Thanks for attending, Ministers. It's been really informative so far. I've heard quite a lot about all the different funding pots and what Welsh Government are doing, so, really interesting. You talked about Welsh Government having land for community house building. I have been asked would first-time developers, individuals, be able to use Welsh Government land in the future for self-build plots as well—you know, just like starter homes? And I'm not going off my question sheet here; I'm just jumping in, if that's okay.

On that one, we have a project called Self Build Wales, and that's the whole purpose of that. And that's sometimes one or two plots together; sometimes it's infill plots, and, basically, that works by—. As long as you build to one of the pre-approved plans—I can’t remember, but Richard will tell me how many there are; six, I think it is, patterns—then you have planning on the sites that have been identified, and then we basically help you get to the point where you’ve built it enough to get a mortgage. So, it’s a way of allowing people who wouldn’t have the funds upfront to self-build, because access to the capital is the biggest problem for them, as well as the land. So, we have a scheme. We can share that with the committee as well. Self Build Wales it’s called. It’s been running a while now. So, we do do that, Carolyn.

You’ll see that what we’re trying to do in all of those areas—and it’s the same for all our communities policy—is we’re trying to get a mixed range of levers to get the community to be as cohesive and as sustainable as possible, and you do that by having a big diversity of different housing tenures. Any area that’s got a single housing tenure, whether that’s an owner-occupier housing tenure or all social housing, tends not to be sustainable. You need to get a good mix, and we need to learn the lessons of the past there. Because if you look at the out-of-town developments where we have real problems with having to get in a car to do anything, they’re owner-occupied things, where developers have built a little enclave out here, and they’re sort of isolated. There’s one in your constituency; I always drive past thinking, ‘How did that get planning consent?’ You know, on the way out to the motorway at Fforestfach; that one. That’s not sustainable. What you need is a connected community of a diverse group of people who are able to bring different levels of socioeconomic activity and so on to that area. We know that they make the most sustainable places, and people report the best well-being outcomes from those mixed sustainable communities.

● Excerpts from a detection dataset

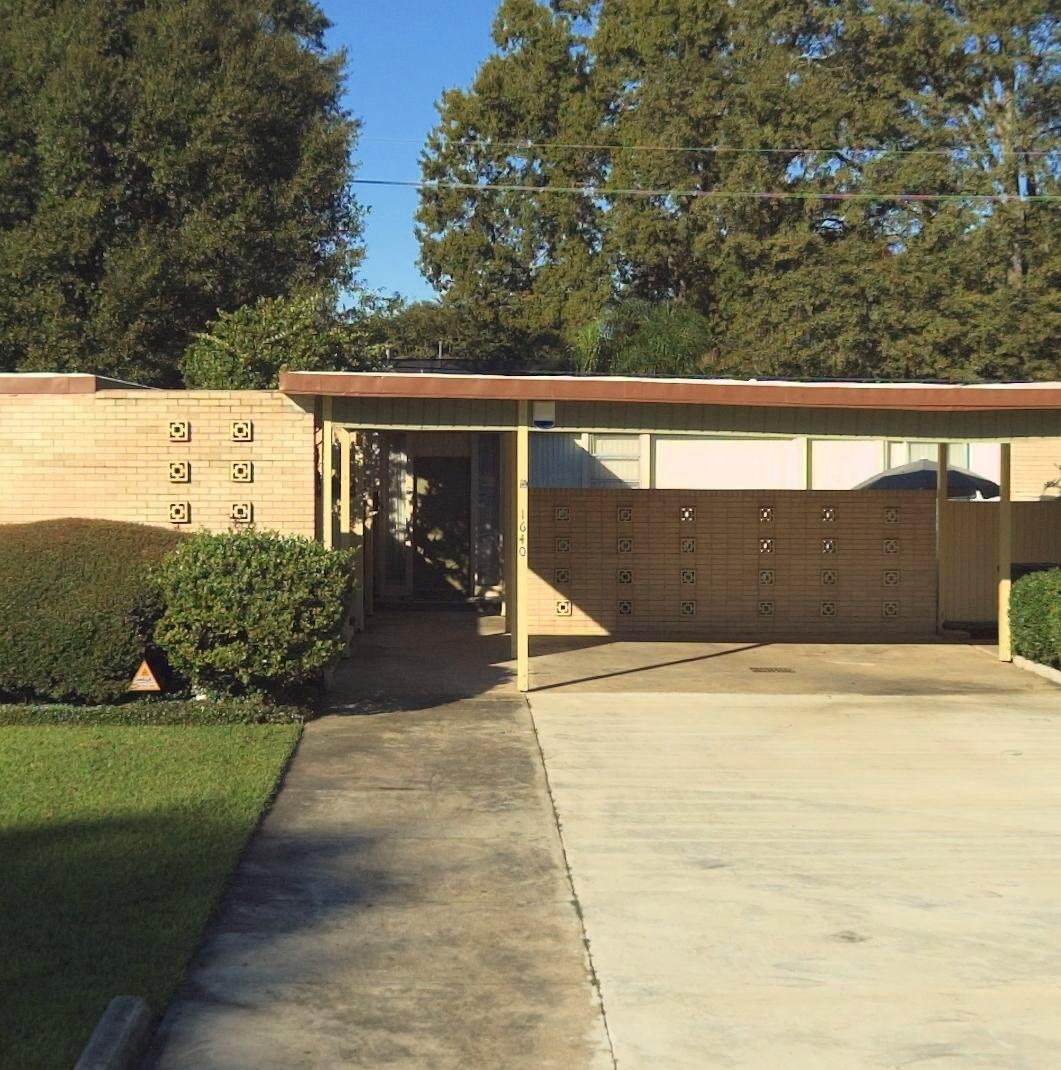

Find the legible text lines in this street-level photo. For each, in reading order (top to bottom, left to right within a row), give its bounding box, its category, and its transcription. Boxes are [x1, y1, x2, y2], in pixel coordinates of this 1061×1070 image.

[517, 507, 528, 559] StreetNumber: 1640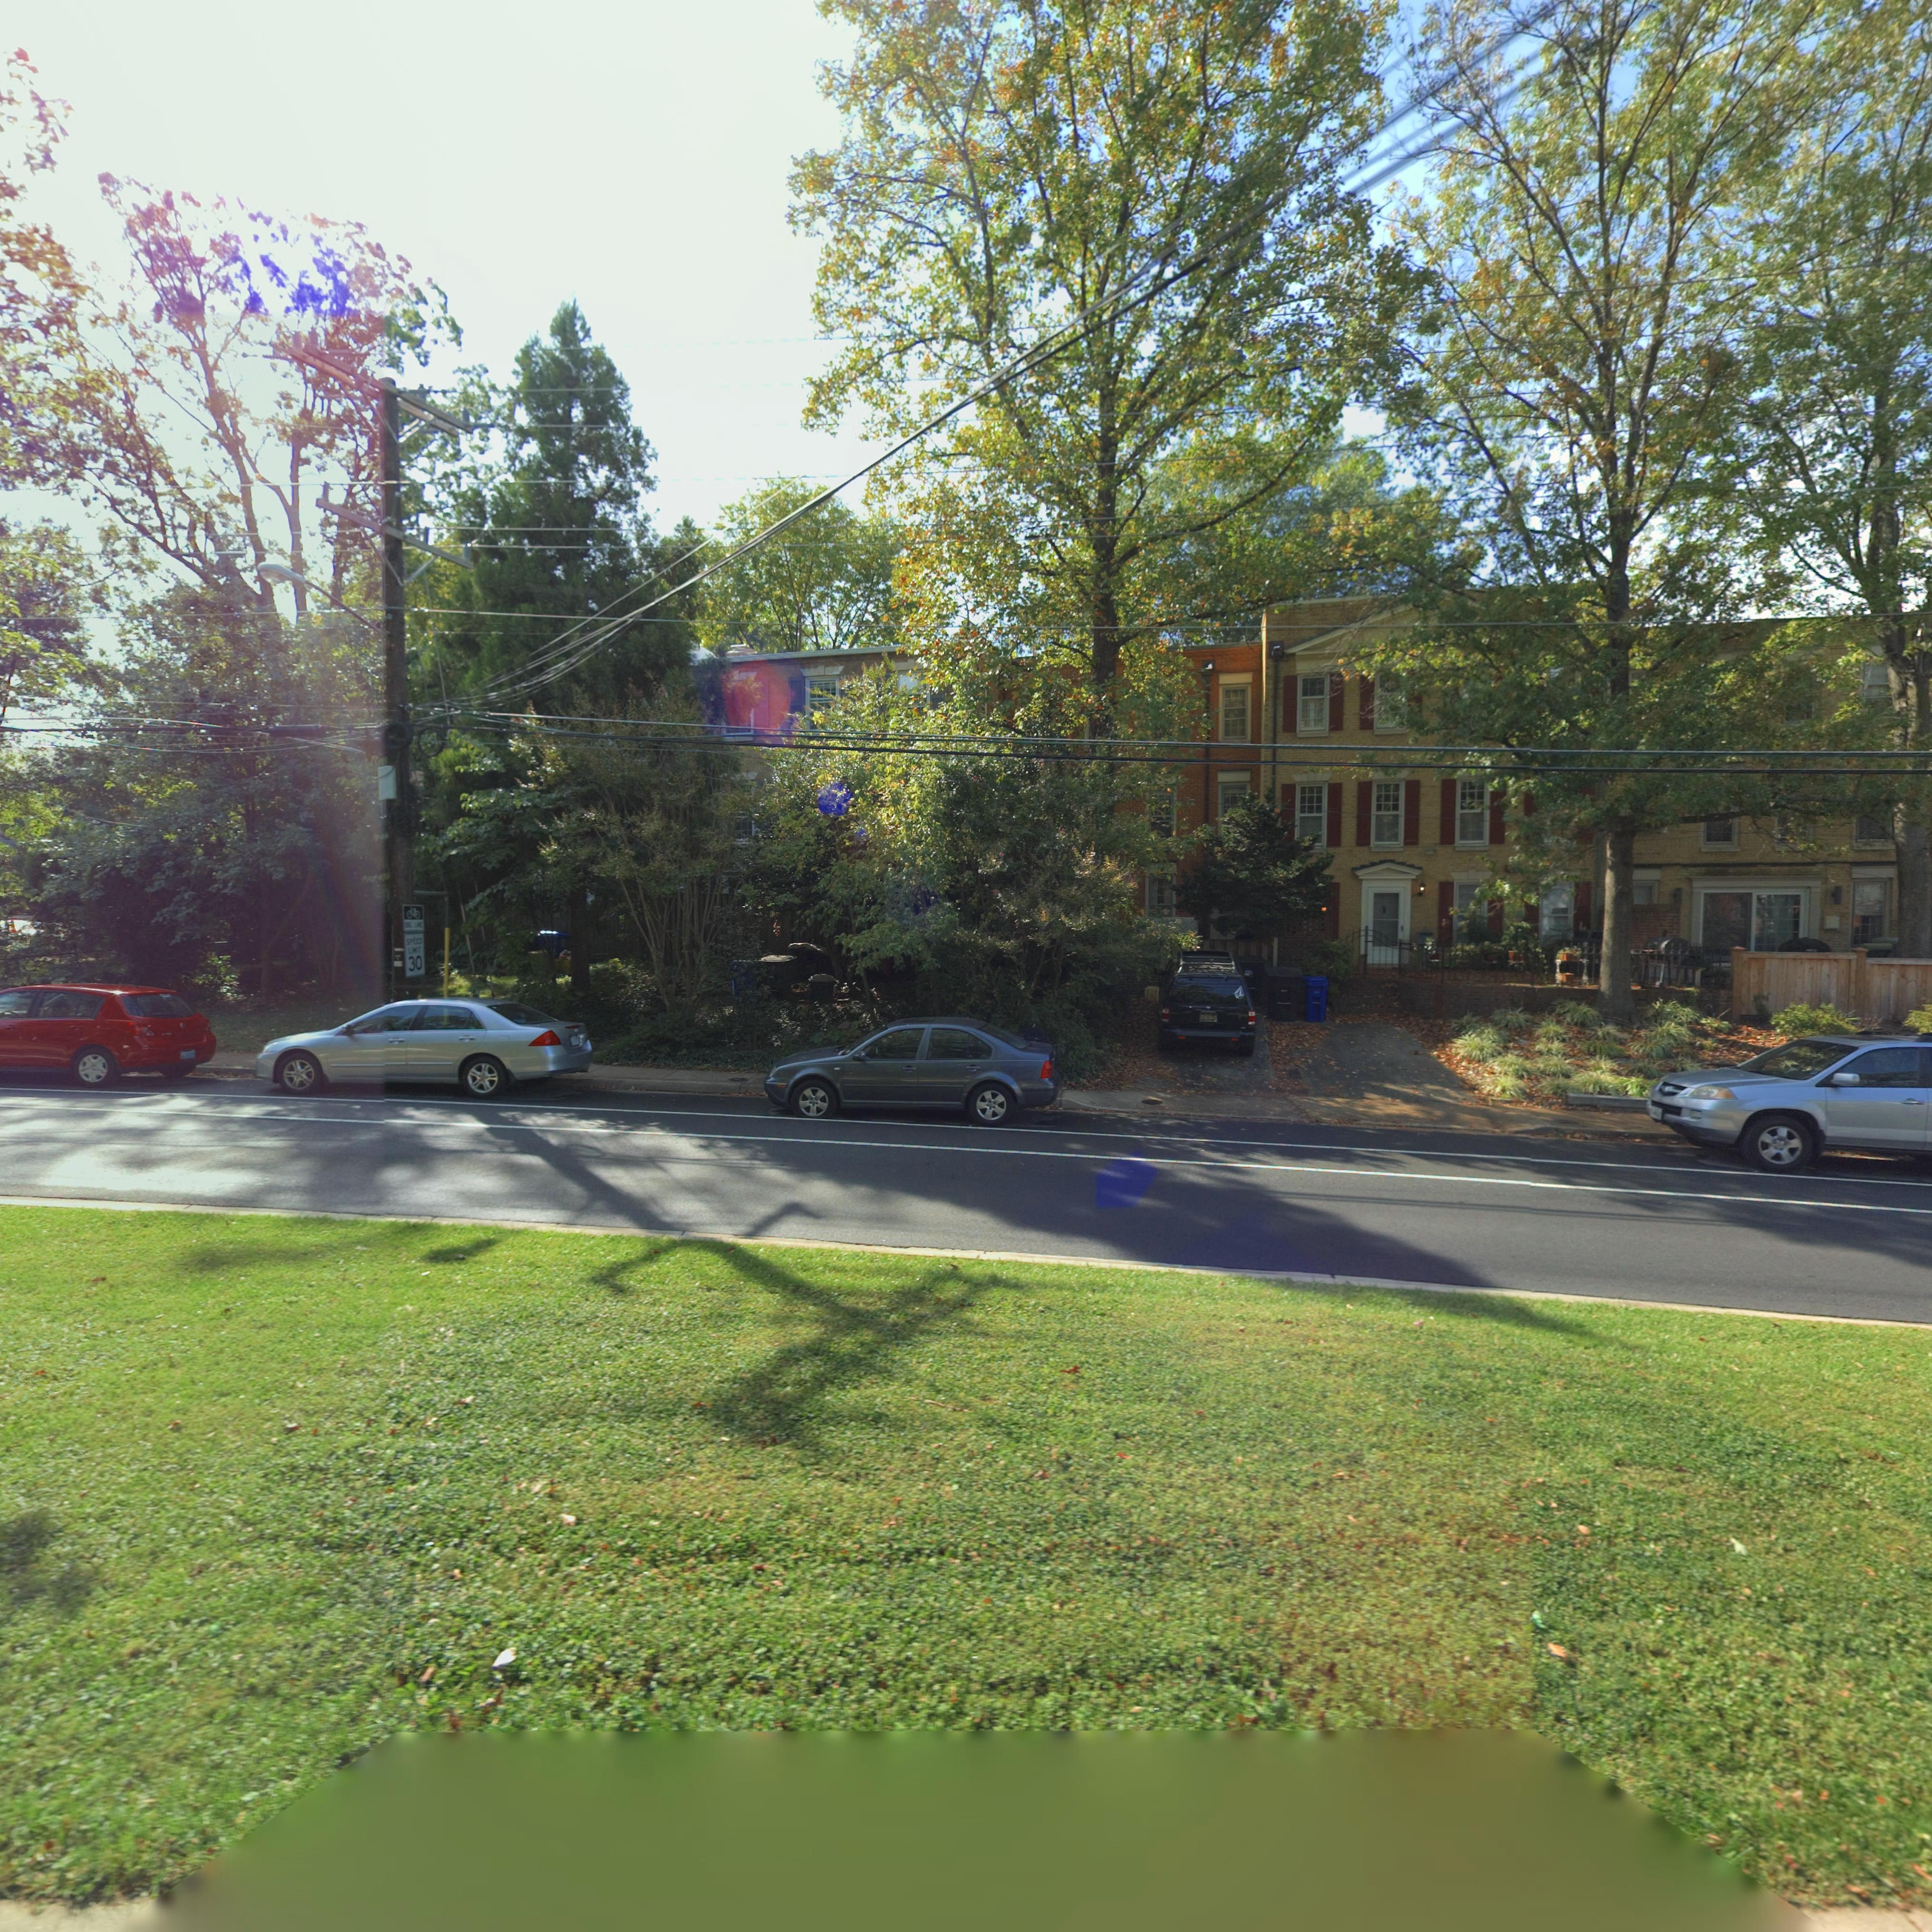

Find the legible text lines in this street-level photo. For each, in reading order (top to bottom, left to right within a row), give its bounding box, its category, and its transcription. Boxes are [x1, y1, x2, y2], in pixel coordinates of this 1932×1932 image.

[404, 921, 409, 928] None: B
[420, 921, 424, 928] None: E
[406, 937, 423, 946] None: SPEED
[407, 946, 422, 955] None: LIMIT
[407, 955, 422, 972] None: 30
[1200, 1014, 1215, 1020] None: E**3*4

● Problem
Copy out the full housing passage above, word for word, with no changes.

● Correct response
Thanks for attending, Ministers. It's been really informative so far. I've heard quite a lot about all the different funding pots and what Welsh Government are doing, so, really interesting. You talked about Welsh Government having land for community house building. I have been asked would first-time developers, individuals, be able to use Welsh Government land in the future for self-build plots as well—you know, just like starter homes? And I'm not going off my question sheet here; I'm just jumping in, if that's okay.

On that one, we have a project called Self Build Wales, and that's the whole purpose of that. And that's sometimes one or two plots together; sometimes it's infill plots, and, basically, that works by—. As long as you build to one of the pre-approved plans—I can’t remember, but Richard will tell me how many there are; six, I think it is, patterns—then you have planning on the sites that have been identified, and then we basically help you get to the point where you’ve built it enough to get a mortgage. So, it’s a way of allowing people who wouldn’t have the funds upfront to self-build, because access to the capital is the biggest problem for them, as well as the land. So, we have a scheme. We can share that with the committee as well. Self Build Wales it’s called. It’s been running a while now. So, we do do that, Carolyn.

You’ll see that what we’re trying to do in all of those areas—and it’s the same for all our communities policy—is we’re trying to get a mixed range of levers to get the community to be as cohesive and as sustainable as possible, and you do that by having a big diversity of different housing tenures. Any area that’s got a single housing tenure, whether that’s an owner-occupier housing tenure or all social housing, tends not to be sustainable. You need to get a good mix, and we need to learn the lessons of the past there. Because if you look at the out-of-town developments where we have real problems with having to get in a car to do anything, they’re owner-occupied things, where developers have built a little enclave out here, and they’re sort of isolated. There’s one in your constituency; I always drive past thinking, ‘How did that get planning consent?’ You know, on the way out to the motorway at Fforestfach; that one. That’s not sustainable. What you need is a connected community of a diverse group of people who are able to bring different levels of socioeconomic activity and so on to that area. We know that they make the most sustainable places, and people report the best well-being outcomes from those mixed sustainable communities.